À l’écoute, les compositions s’apparentent plus à des pièces d’accompagnement pour méditation tibétaine qu’à des œuvres de musique de chambre. On est loin, ici, des Jeux d’eau de Maurice Ravel ou du Piano aquatique de Luciano Berio. Si le liquide transporte les sons, il les étouffe aussi et les freine considérablement.
Robert Karlsson, musicien et impresario, est au violon (en fibre de carbone) et au cristallophone, lointain héritier de l’harmonica de verre inventé par Benjamin Franklin. Nanna Bech officie sur un rotacorda, conçu sur le modèle d’une vielle à roue byzantine. Cet instrument est pourvu de six cordes d’acier à pincer ou à faire vibrer de façon continue selon la technique du « bourdon » propre à la vielle et à la cornemuse. « C’est un exemplaire unique au monde – ce qui explique que malheureusement je n’ai pas de professeur… », plaisante Nanna.

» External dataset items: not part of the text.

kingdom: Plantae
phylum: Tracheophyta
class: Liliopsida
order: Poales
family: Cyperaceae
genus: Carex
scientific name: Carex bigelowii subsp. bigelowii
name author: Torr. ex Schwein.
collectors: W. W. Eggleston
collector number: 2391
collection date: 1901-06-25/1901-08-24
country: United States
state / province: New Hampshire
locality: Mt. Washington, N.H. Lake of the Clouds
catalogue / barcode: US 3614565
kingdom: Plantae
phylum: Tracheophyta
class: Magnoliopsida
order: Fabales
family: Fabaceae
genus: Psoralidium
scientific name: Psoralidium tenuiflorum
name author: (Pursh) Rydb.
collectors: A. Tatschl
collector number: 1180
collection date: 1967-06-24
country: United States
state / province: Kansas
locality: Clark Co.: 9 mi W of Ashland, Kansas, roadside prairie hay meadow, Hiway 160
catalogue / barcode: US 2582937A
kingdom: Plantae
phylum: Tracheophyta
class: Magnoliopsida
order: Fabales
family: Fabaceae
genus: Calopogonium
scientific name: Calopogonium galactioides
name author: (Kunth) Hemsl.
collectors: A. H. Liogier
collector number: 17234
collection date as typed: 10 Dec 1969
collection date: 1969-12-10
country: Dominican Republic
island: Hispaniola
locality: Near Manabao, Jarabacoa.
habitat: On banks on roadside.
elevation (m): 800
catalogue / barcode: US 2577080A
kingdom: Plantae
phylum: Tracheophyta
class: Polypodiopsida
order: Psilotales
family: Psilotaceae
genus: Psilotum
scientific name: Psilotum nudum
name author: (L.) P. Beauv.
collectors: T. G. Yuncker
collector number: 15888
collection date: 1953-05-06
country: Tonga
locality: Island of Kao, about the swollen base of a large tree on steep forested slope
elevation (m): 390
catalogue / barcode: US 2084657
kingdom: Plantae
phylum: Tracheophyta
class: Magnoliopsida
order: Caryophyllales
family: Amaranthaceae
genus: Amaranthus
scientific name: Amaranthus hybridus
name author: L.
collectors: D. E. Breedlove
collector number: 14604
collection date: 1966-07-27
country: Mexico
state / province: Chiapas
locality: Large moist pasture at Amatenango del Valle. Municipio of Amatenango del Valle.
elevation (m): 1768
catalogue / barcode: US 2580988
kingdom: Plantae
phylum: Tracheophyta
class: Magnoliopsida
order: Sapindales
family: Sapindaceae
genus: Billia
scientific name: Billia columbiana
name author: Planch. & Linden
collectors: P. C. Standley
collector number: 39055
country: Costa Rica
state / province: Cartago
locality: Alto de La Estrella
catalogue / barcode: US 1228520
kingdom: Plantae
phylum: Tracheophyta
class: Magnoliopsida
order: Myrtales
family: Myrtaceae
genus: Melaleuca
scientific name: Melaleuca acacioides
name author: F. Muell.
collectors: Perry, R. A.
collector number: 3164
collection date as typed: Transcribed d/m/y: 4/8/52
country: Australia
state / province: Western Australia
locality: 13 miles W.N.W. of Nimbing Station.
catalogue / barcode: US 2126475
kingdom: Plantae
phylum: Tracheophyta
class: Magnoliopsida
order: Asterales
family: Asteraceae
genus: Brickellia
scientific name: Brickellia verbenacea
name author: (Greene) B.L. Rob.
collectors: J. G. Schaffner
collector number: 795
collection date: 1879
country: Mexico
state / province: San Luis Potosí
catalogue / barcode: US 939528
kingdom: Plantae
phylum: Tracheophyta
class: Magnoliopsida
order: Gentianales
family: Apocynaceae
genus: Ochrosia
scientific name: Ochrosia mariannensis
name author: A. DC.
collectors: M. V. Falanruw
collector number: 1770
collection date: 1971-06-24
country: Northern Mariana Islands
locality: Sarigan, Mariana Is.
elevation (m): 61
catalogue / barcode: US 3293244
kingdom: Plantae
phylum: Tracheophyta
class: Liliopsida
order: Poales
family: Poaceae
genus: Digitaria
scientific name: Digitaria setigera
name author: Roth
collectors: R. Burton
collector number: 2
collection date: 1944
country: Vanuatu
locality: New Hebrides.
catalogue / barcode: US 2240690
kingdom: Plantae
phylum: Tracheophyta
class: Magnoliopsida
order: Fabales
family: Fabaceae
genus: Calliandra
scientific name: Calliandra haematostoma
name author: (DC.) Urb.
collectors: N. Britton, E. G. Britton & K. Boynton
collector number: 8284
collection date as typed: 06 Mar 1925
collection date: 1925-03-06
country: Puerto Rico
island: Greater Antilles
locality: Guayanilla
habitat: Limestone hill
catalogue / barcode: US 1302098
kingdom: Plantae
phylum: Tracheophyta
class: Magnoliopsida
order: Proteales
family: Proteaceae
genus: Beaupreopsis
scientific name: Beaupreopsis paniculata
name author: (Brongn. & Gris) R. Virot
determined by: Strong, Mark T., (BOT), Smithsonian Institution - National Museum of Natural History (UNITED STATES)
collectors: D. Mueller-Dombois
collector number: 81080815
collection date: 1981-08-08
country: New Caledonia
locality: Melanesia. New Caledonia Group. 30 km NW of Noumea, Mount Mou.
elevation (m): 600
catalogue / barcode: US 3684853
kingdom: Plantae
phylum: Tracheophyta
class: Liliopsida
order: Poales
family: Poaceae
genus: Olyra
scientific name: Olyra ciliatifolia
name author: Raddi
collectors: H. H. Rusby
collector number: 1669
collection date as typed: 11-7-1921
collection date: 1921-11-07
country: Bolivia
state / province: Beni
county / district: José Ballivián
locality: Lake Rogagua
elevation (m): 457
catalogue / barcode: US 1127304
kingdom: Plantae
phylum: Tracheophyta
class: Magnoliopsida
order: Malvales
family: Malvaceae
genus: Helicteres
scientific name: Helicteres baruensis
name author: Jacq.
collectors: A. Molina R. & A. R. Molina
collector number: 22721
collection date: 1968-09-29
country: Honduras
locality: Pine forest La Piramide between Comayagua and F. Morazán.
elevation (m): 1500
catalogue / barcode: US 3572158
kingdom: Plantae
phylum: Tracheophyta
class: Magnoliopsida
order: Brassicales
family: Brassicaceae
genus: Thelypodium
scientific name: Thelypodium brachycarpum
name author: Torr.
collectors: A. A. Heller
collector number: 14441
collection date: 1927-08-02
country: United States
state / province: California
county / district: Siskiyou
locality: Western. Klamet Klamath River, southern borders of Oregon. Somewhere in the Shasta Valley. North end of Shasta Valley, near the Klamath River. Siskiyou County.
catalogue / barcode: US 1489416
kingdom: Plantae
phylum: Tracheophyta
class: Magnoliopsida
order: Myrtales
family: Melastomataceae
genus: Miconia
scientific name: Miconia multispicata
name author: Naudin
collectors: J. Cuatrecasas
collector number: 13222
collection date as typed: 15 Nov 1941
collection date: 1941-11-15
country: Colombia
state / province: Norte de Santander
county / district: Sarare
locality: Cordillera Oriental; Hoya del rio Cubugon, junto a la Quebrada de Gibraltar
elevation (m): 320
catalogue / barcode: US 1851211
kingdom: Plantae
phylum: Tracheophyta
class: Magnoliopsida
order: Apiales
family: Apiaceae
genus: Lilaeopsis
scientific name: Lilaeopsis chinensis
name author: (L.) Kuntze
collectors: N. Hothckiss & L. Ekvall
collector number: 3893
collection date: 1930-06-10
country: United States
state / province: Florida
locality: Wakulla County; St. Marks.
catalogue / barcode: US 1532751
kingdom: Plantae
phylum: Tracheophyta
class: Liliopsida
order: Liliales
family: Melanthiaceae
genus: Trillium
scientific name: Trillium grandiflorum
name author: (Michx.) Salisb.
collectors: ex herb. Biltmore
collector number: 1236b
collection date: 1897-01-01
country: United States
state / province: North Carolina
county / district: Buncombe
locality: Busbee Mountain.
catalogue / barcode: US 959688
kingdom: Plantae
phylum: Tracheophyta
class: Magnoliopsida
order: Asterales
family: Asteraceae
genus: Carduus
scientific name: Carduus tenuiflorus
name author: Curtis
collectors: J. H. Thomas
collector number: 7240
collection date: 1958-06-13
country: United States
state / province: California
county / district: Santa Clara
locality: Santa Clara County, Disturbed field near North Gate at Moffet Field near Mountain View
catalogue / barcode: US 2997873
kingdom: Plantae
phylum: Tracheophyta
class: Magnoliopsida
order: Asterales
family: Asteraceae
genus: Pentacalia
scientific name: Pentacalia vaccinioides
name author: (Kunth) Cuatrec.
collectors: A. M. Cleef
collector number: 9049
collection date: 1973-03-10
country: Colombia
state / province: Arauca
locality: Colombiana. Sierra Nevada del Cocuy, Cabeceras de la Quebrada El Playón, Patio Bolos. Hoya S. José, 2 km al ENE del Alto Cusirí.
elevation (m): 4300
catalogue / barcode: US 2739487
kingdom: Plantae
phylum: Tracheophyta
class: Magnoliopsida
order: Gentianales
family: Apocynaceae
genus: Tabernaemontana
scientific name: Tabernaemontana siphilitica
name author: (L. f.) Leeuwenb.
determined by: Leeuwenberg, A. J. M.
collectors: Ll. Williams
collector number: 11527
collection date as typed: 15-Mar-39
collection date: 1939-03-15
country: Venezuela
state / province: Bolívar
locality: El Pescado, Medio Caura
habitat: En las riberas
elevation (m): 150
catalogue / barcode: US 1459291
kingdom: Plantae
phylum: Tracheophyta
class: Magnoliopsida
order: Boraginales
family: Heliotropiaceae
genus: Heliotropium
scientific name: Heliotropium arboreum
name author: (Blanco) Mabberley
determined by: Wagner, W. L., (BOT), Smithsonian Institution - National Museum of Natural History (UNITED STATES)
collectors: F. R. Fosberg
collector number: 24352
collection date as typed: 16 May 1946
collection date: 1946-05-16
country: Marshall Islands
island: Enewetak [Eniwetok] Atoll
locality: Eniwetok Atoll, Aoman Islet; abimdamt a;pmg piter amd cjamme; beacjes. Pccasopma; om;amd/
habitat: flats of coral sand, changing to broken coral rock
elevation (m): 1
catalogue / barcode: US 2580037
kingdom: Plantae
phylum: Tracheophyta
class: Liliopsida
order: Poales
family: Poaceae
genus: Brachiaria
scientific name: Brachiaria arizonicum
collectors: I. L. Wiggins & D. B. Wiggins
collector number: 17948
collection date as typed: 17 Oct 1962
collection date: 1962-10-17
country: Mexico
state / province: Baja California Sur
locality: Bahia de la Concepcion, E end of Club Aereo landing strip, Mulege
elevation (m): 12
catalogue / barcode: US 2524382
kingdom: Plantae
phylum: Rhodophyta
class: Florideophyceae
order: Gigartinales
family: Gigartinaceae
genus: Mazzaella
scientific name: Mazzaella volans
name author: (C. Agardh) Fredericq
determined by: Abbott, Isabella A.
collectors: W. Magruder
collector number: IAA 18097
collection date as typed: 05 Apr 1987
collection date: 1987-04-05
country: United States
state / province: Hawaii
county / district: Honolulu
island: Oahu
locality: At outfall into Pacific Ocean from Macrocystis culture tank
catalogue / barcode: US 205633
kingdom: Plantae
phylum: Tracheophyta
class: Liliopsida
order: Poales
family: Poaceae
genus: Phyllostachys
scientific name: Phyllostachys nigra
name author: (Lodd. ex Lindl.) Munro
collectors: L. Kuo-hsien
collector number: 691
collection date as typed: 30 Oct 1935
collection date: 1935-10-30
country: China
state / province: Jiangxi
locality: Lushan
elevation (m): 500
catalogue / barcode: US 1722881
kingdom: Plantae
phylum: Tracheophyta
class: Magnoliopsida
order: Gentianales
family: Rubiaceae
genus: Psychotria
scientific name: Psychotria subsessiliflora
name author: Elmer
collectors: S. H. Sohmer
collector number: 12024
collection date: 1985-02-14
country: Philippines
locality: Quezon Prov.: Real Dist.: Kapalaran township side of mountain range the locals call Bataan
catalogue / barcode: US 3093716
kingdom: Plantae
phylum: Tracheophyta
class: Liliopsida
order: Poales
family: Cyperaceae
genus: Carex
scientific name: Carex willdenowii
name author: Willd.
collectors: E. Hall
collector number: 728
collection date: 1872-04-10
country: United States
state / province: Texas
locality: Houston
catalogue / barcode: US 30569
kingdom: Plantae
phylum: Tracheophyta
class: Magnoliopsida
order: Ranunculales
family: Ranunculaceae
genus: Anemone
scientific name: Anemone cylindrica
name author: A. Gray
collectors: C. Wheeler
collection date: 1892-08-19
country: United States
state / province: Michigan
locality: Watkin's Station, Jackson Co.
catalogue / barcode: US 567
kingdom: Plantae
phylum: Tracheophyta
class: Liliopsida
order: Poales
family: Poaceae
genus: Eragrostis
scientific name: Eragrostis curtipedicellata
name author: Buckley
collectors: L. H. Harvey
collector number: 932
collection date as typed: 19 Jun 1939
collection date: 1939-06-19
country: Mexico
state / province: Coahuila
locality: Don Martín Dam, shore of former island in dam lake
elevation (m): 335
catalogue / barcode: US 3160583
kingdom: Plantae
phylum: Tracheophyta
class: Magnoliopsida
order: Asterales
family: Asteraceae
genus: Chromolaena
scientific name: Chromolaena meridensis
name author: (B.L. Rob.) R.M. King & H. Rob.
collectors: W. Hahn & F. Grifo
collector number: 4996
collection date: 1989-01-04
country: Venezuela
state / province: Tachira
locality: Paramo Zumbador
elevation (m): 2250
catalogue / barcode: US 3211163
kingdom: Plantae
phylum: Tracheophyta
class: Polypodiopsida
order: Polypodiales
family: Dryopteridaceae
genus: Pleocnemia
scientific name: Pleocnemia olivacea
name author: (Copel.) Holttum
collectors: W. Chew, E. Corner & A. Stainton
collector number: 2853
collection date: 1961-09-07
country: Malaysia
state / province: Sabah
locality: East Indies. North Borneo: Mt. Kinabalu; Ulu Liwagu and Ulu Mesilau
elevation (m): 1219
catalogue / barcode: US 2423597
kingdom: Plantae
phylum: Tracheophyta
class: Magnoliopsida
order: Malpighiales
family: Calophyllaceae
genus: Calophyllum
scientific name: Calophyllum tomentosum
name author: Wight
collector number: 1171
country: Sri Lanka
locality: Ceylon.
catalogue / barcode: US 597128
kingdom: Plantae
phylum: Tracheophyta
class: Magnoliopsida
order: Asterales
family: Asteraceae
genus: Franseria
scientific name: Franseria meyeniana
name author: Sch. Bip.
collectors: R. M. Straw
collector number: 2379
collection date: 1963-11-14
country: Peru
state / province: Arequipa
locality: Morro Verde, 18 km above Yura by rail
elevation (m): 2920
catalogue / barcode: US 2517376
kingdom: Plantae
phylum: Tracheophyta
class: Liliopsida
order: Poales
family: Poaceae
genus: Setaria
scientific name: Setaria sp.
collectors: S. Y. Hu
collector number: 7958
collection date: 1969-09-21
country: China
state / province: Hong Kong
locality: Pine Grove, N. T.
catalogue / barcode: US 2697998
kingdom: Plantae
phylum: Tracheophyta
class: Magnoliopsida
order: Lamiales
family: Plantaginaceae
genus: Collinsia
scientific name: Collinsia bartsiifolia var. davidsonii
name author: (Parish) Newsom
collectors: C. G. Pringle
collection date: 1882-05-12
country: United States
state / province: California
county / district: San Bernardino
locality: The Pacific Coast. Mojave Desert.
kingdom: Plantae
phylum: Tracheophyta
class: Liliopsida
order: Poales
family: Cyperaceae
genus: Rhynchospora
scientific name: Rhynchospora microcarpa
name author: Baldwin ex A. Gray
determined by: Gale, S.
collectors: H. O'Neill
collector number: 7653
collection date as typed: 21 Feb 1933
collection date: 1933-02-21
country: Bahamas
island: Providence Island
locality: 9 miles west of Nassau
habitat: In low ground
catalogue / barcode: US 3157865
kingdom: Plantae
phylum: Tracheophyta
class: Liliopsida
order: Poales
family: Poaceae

Laila joue également de l’hydraulophone, un orgue à eau. « Nous voulions montrer que l’impossible est possible, faire découvrir une nouvelle dimension dans la musique live », plaide Robert Karlsson. Aquasonic se produit partout en Europe. Après Rotterdam l’an dernier, ils sont actuellement en tournée au Danemark et participeront en mai au festival Diaghilev de Perm, en Russie.